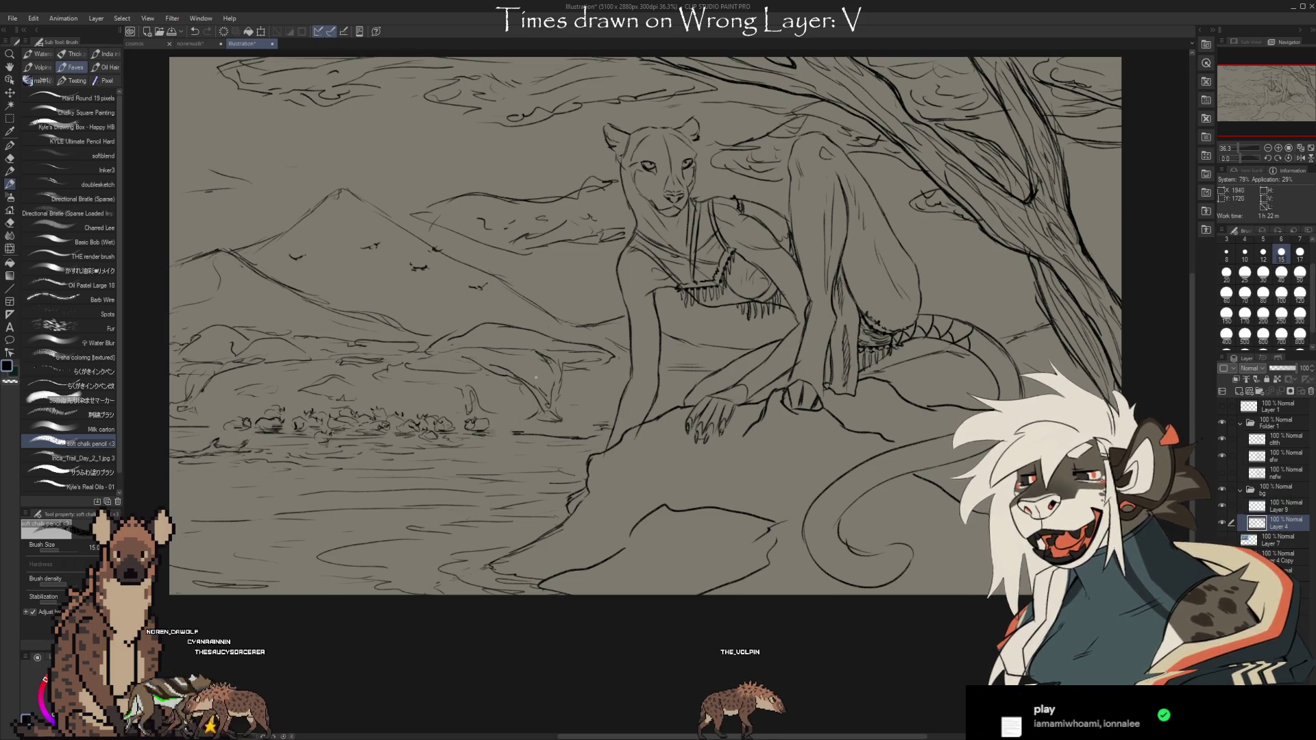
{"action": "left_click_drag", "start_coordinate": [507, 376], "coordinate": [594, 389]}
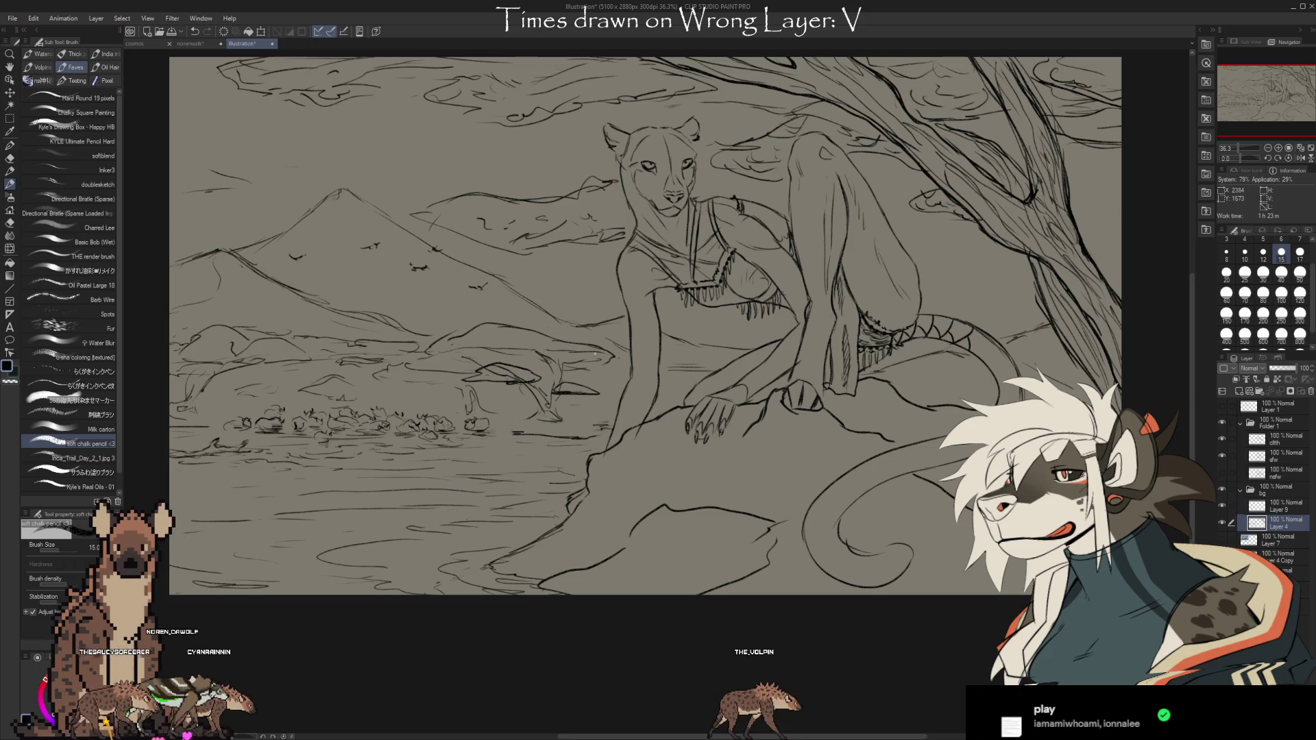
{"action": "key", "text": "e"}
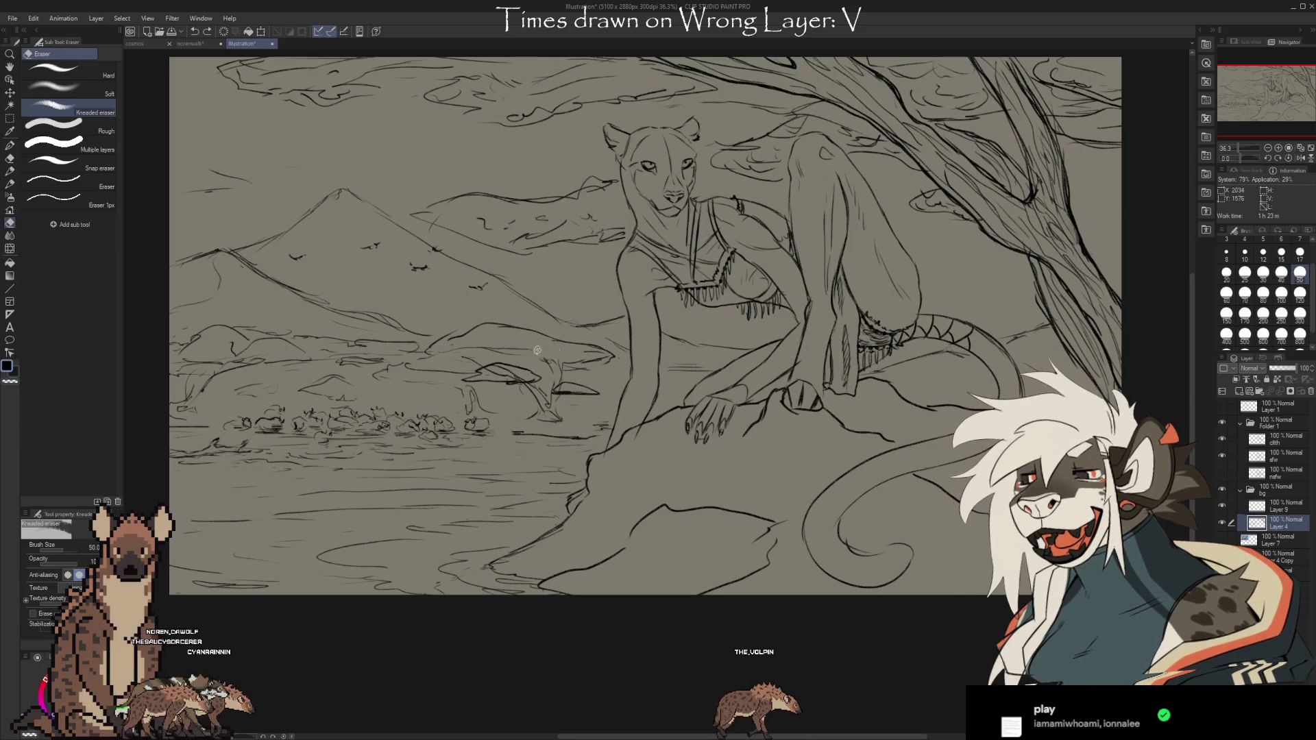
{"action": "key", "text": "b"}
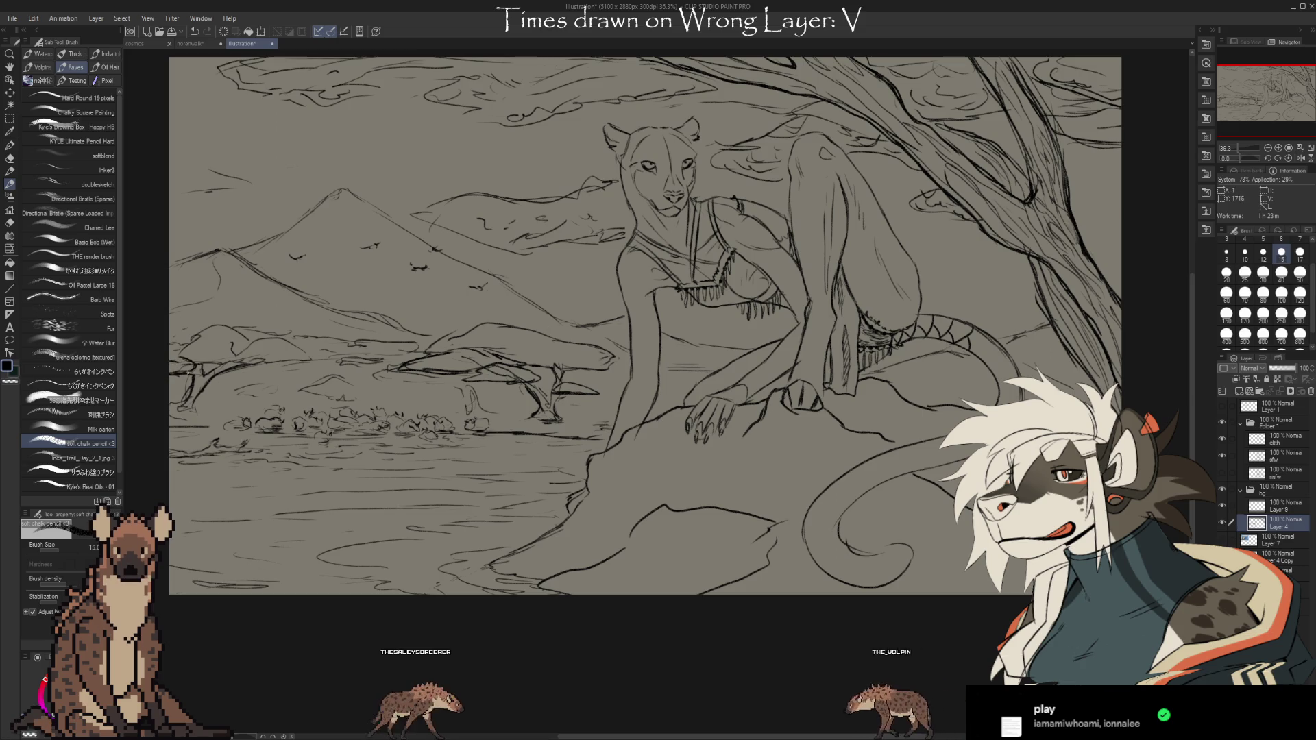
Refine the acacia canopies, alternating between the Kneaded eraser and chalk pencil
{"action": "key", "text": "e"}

== Work to be completed ==
Send back, unchanged, every line of the records from the one with "Refine the acacia" through the last.

== Response to this task ==
Refine the acacia canopies, alternating between the Kneaded eraser and chalk pencil
{"action": "key", "text": "e"}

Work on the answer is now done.